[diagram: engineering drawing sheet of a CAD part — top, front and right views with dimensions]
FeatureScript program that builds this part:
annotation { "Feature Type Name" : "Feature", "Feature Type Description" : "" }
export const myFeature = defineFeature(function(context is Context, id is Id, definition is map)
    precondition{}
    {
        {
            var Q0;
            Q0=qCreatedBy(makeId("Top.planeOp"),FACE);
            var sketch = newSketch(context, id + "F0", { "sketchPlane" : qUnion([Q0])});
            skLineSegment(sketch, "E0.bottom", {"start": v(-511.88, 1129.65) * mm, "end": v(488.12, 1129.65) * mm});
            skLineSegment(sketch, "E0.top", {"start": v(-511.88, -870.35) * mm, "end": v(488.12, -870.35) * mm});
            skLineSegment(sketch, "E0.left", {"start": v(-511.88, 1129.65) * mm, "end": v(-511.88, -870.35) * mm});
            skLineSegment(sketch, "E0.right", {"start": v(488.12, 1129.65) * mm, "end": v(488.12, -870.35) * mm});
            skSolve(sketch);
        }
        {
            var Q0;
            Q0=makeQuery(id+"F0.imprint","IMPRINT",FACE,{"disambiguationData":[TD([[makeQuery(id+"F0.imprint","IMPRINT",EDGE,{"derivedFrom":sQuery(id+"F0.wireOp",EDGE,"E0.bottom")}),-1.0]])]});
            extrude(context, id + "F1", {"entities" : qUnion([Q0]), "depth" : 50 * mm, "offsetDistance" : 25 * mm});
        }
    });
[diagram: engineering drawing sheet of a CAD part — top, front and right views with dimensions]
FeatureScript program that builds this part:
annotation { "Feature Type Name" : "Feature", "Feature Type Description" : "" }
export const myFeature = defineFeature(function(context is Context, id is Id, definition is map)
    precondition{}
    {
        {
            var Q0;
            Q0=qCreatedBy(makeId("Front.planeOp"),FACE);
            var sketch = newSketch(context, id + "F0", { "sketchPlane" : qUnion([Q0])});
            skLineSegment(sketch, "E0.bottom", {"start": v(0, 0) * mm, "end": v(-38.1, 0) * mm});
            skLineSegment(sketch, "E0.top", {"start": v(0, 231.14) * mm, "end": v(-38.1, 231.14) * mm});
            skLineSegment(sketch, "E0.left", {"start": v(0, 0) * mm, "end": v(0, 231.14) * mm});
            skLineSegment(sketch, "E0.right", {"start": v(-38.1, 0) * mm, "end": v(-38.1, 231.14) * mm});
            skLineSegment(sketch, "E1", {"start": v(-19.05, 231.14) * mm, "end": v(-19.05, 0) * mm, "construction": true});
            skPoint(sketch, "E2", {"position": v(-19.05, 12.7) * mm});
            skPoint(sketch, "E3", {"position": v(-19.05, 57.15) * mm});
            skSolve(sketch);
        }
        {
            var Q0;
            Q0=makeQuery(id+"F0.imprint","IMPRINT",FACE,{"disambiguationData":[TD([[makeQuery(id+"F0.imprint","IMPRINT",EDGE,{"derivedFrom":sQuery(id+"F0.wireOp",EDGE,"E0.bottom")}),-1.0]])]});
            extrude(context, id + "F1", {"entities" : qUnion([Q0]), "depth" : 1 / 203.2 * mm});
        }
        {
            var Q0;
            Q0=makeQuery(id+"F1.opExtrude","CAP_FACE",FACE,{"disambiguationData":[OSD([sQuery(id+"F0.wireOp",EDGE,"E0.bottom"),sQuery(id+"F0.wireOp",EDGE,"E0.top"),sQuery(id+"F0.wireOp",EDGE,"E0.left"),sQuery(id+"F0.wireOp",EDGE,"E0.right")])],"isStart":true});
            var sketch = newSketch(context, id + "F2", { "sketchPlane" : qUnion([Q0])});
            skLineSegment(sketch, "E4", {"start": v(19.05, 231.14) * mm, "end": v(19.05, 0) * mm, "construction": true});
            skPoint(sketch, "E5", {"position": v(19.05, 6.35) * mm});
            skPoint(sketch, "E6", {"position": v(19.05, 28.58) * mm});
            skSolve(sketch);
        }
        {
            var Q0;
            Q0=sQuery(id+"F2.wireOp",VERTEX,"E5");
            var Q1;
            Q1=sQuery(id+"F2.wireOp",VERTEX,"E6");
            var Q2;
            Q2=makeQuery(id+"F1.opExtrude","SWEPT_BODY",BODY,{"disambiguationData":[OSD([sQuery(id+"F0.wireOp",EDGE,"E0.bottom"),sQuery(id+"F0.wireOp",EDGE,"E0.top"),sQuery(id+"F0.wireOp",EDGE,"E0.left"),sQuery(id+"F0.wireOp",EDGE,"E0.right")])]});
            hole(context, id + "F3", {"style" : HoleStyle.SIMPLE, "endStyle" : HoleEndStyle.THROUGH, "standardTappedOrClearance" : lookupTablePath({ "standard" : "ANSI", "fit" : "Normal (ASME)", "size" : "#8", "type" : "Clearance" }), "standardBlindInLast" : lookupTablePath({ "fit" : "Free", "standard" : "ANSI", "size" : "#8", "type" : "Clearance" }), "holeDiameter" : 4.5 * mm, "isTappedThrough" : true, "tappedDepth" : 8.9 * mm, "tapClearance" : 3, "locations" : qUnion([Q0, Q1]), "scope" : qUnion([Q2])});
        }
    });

★ ★ ★ ★ ★ ★ ★

» GIVEN INSTRUCTION
Pick out each line of the records that contains the string "wireOp".

» COMPLETED TASK
            Q0=makeQuery(id+"F0.imprint","IMPRINT",FACE,{"disambiguationData":[TD([[makeQuery(id+"F0.imprint","IMPRINT",EDGE,{"derivedFrom":sQuery(id+"F0.wireOp",EDGE,"E0.bottom")}),-1.0]])]});
            Q0=makeQuery(id+"F0.imprint","IMPRINT",FACE,{"disambiguationData":[TD([[makeQuery(id+"F0.imprint","IMPRINT",EDGE,{"derivedFrom":sQuery(id+"F0.wireOp",EDGE,"E0.bottom")}),-1.0]])]});
            Q0=makeQuery(id+"F1.opExtrude","CAP_FACE",FACE,{"disambiguationData":[OSD([sQuery(id+"F0.wireOp",EDGE,"E0.bottom"),sQuery(id+"F0.wireOp",EDGE,"E0.top"),sQuery(id+"F0.wireOp",EDGE,"E0.left"),sQuery(id+"F0.wireOp",EDGE,"E0.right")])],"isStart":true});
            Q0=sQuery(id+"F2.wireOp",VERTEX,"E5");
            Q1=sQuery(id+"F2.wireOp",VERTEX,"E6");
            Q2=makeQuery(id+"F1.opExtrude","SWEPT_BODY",BODY,{"disambiguationData":[OSD([sQuery(id+"F0.wireOp",EDGE,"E0.bottom"),sQuery(id+"F0.wireOp",EDGE,"E0.top"),sQuery(id+"F0.wireOp",EDGE,"E0.left"),sQuery(id+"F0.wireOp",EDGE,"E0.right")])]});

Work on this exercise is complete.